[DATA LISTING Boundary: Start]
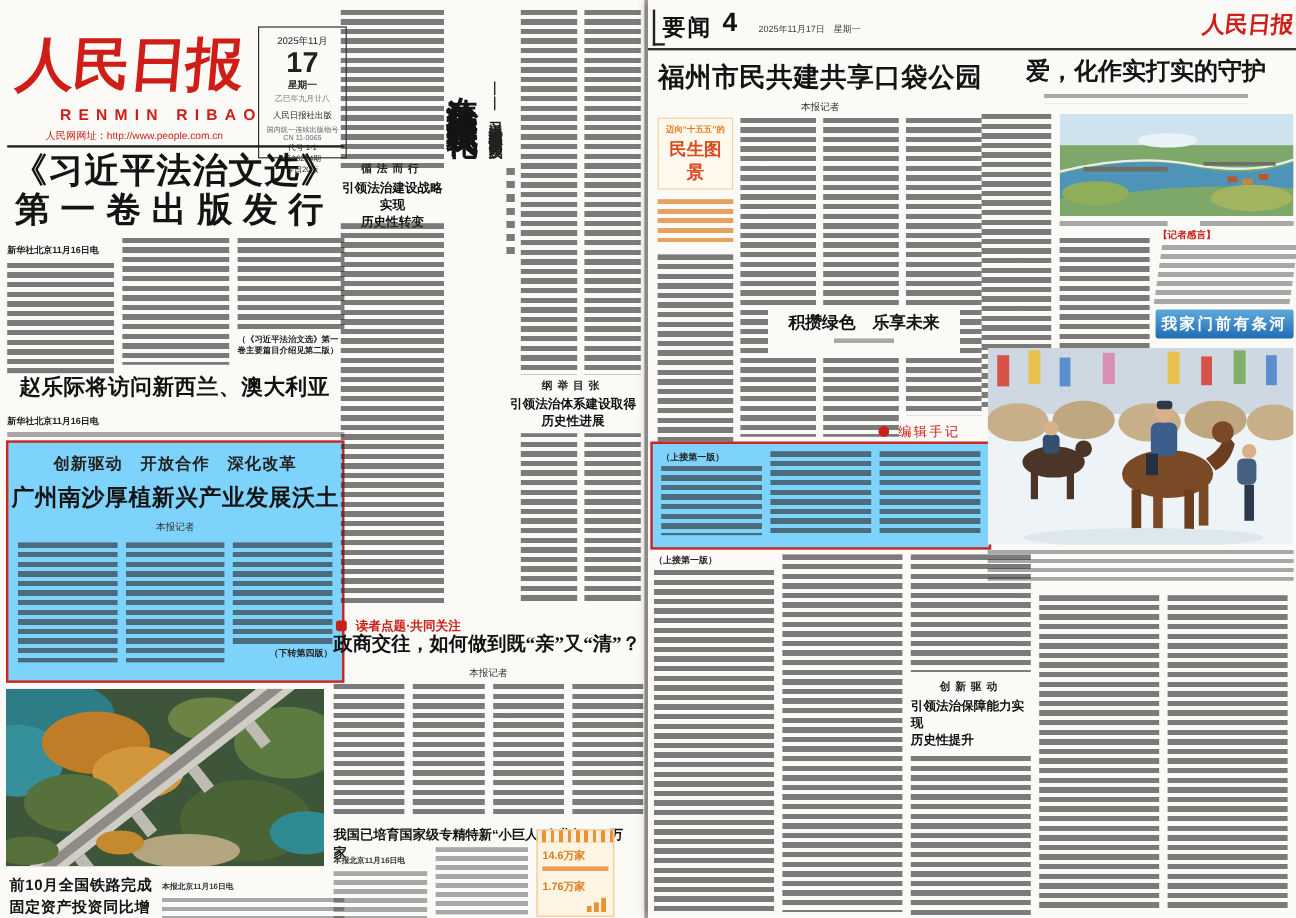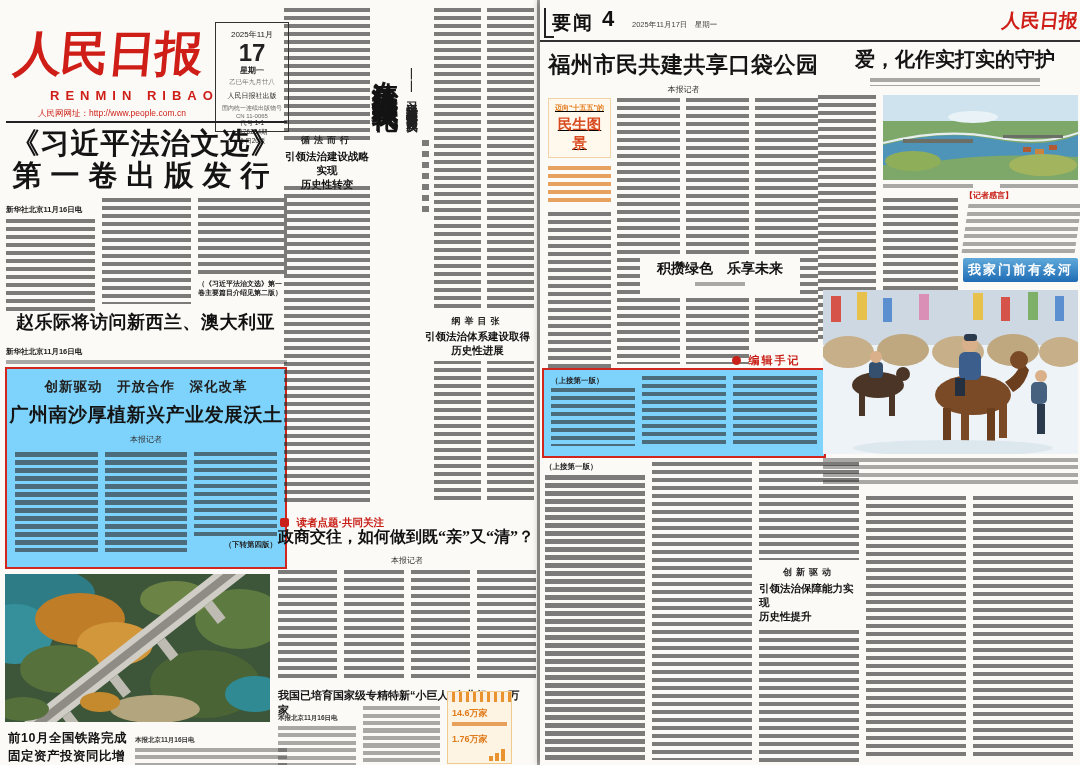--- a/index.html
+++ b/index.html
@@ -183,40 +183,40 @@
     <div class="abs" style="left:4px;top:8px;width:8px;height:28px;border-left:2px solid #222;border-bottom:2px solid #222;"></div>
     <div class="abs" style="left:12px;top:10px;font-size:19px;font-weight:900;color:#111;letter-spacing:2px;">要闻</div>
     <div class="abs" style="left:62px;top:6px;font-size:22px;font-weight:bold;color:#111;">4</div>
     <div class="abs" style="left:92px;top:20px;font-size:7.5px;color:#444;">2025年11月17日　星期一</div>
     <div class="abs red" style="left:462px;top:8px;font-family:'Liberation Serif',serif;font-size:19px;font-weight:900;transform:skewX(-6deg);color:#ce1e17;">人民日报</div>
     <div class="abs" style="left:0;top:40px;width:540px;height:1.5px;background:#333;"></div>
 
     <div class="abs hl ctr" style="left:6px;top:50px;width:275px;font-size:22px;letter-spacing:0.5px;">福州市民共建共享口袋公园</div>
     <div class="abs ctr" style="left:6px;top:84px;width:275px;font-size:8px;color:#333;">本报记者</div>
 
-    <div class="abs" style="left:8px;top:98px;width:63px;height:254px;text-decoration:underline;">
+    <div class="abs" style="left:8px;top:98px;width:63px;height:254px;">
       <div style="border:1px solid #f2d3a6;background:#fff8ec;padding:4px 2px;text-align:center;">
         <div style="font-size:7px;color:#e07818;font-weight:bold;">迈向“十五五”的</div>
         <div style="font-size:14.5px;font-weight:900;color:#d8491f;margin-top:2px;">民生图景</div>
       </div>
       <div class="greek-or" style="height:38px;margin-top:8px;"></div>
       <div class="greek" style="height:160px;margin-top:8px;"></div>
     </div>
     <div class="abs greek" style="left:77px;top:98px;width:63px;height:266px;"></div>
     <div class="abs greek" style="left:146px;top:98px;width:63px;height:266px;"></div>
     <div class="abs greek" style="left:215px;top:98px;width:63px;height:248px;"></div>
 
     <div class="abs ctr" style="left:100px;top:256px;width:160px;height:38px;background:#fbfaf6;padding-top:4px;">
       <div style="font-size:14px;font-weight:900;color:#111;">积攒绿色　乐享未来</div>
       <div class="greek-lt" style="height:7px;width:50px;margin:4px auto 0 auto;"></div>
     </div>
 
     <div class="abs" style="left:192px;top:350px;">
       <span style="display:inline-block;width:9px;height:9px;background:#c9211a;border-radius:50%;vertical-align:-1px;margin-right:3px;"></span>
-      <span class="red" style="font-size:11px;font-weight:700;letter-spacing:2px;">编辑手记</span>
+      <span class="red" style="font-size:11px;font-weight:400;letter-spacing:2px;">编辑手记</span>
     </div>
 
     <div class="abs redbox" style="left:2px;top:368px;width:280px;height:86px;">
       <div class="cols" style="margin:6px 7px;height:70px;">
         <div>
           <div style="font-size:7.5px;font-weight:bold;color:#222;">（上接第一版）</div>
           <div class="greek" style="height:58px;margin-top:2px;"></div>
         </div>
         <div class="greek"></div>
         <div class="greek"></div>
[DATA LISTING Boundary: End]
- _JOB ITEM_
Could the entries above be printed again exactly, apart from the pictures?

- _OUTPUT OF THE EXERCISE_
--- a/index.html
+++ b/index.html
@@ -183,40 +183,40 @@
     <div class="abs" style="left:4px;top:8px;width:8px;height:28px;border-left:2px solid #222;border-bottom:2px solid #222;"></div>
     <div class="abs" style="left:12px;top:10px;font-size:19px;font-weight:900;color:#111;letter-spacing:2px;">要闻</div>
     <div class="abs" style="left:62px;top:6px;font-size:22px;font-weight:bold;color:#111;">4</div>
     <div class="abs" style="left:92px;top:20px;font-size:7.5px;color:#444;">2025年11月17日　星期一</div>
     <div class="abs red" style="left:462px;top:8px;font-family:'Liberation Serif',serif;font-size:19px;font-weight:900;transform:skewX(-6deg);color:#ce1e17;">人民日报</div>
     <div class="abs" style="left:0;top:40px;width:540px;height:1.5px;background:#333;"></div>
 
     <div class="abs hl ctr" style="left:6px;top:50px;width:275px;font-size:22px;letter-spacing:0.5px;">福州市民共建共享口袋公园</div>
     <div class="abs ctr" style="left:6px;top:84px;width:275px;font-size:8px;color:#333;">本报记者</div>
 
-    <div class="abs" style="left:8px;top:98px;width:63px;height:254px;text-decoration:underline;">
+    <div class="abs" style="left:8px;top:98px;width:63px;height:254px;">
       <div style="border:1px solid #f2d3a6;background:#fff8ec;padding:4px 2px;text-align:center;">
         <div style="font-size:7px;color:#e07818;font-weight:bold;">迈向“十五五”的</div>
         <div style="font-size:14.5px;font-weight:900;color:#d8491f;margin-top:2px;">民生图景</div>
       </div>
       <div class="greek-or" style="height:38px;margin-top:8px;"></div>
       <div class="greek" style="height:160px;margin-top:8px;"></div>
     </div>
     <div class="abs greek" style="left:77px;top:98px;width:63px;height:266px;"></div>
     <div class="abs greek" style="left:146px;top:98px;width:63px;height:266px;"></div>
     <div class="abs greek" style="left:215px;top:98px;width:63px;height:248px;"></div>
 
     <div class="abs ctr" style="left:100px;top:256px;width:160px;height:38px;background:#fbfaf6;padding-top:4px;">
       <div style="font-size:14px;font-weight:900;color:#111;">积攒绿色　乐享未来</div>
       <div class="greek-lt" style="height:7px;width:50px;margin:4px auto 0 auto;"></div>
     </div>
 
     <div class="abs" style="left:192px;top:350px;">
       <span style="display:inline-block;width:9px;height:9px;background:#c9211a;border-radius:50%;vertical-align:-1px;margin-right:3px;"></span>
-      <span class="red" style="font-size:11px;font-weight:700;letter-spacing:2px;">编辑手记</span>
+      <span class="red" style="font-size:11px;font-weight:400;letter-spacing:2px;">编辑手记</span>
     </div>
 
     <div class="abs redbox" style="left:2px;top:368px;width:280px;height:86px;">
       <div class="cols" style="margin:6px 7px;height:70px;">
         <div>
           <div style="font-size:7.5px;font-weight:bold;color:#222;">（上接第一版）</div>
           <div class="greek" style="height:58px;margin-top:2px;"></div>
         </div>
         <div class="greek"></div>
         <div class="greek"></div>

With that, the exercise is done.